In 2015, Jukedeck launched a website that let people generate original, royalty-free music for use in videos. Users could set parameters including genre, instruments and duration, and specific climactic moments in the music; they could then generate a song in around 20 seconds that they could download for non-commercial or commercial use, with prices ranging from free for personal projects to $199 per song to purchase the copyright.

Newton-Rex’s original algorithmic composition program was a rule-based system in which note and chord probabilities were hard-coded. By 2017, this had been replaced with a two-tiered approach, in which artificial neural networks generated musical compositions which were converted to audio using an automated music production program. Music could be generated in a number of genres, from folk to electronica.

The website was used to create over 1 million pieces of music, and brands that used it included Coca-Cola, Google, UKTV, and the Natural History Museum, London.
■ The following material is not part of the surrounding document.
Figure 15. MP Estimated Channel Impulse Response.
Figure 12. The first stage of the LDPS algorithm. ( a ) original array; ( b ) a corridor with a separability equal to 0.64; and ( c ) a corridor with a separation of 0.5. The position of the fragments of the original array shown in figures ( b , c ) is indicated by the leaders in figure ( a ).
In 2018, Jukedeck’s technology was used to compose the music for K-pop girl group Spica for a performance at a concert at the Blue Square Concert Hall in Seoul. Singer Taryn Southern also used Jukedeck to create backing tracks for her songs.

Jukedeck grew to a team of 20 people and raised £2.5M in funding. In 2019, it was acquired by ByteDance, the parent company of TikTok, for an undisclosed sum.

== Awards ==
- Winner of Vator Splash London in 2013.
- Winner of the LeWeb startup competition in 2014.
- Winner of Pitch@Palace in 2015.
- Winner of the Startup Battlefield at TechCrunch Disrupt in 2015.
- Winner of an Innovation Lion at the Cannes Lions International Festival of Creativity in 2016.
- Winner of Hottest Media/Entertainment Startup at The Europas in 2017.
- Winner of Startup of the Year at the BIMA Awards in 2017.